** EXCERPTED RECORDS follows **

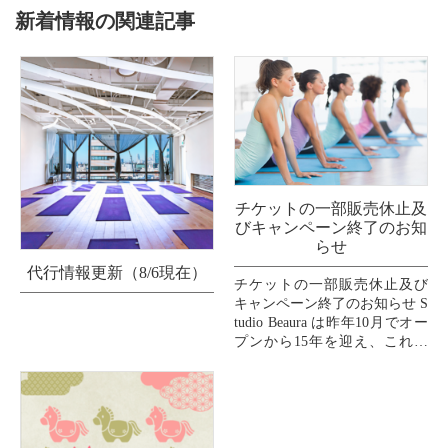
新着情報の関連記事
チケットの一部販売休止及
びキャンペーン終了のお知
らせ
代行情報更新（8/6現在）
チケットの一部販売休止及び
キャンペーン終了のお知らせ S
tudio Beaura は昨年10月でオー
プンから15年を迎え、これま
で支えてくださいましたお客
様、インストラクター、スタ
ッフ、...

** End of EXCERPTED RECORDS **
** EXCERPTED RECORDS follows **

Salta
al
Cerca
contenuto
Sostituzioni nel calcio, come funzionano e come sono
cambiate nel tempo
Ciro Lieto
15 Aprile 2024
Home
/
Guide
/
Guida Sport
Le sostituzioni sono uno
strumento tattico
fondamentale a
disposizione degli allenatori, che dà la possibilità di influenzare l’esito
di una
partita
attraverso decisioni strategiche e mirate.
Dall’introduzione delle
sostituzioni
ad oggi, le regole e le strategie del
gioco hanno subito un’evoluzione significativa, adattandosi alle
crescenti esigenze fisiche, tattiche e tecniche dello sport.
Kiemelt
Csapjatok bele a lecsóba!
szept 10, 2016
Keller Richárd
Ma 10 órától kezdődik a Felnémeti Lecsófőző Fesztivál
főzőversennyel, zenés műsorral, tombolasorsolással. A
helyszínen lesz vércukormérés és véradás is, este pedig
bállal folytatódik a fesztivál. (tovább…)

** End of EXCERPTED RECORDS **

> TASK DESCRIPTION
Using the records above, set down exactly the lines from the one with "Le sostituzioni sono uno" through the one with "gioco hanno subito", inclusive, and nothing more.

> RESULT OF THIS TASK
Le sostituzioni sono uno
strumento tattico
fondamentale a
disposizione degli allenatori, che dà la possibilità di influenzare l’esito
di una
partita
attraverso decisioni strategiche e mirate.
Dall’introduzione delle
sostituzioni
ad oggi, le regole e le strategie del
gioco hanno subito un’evoluzione significativa, adattandosi alle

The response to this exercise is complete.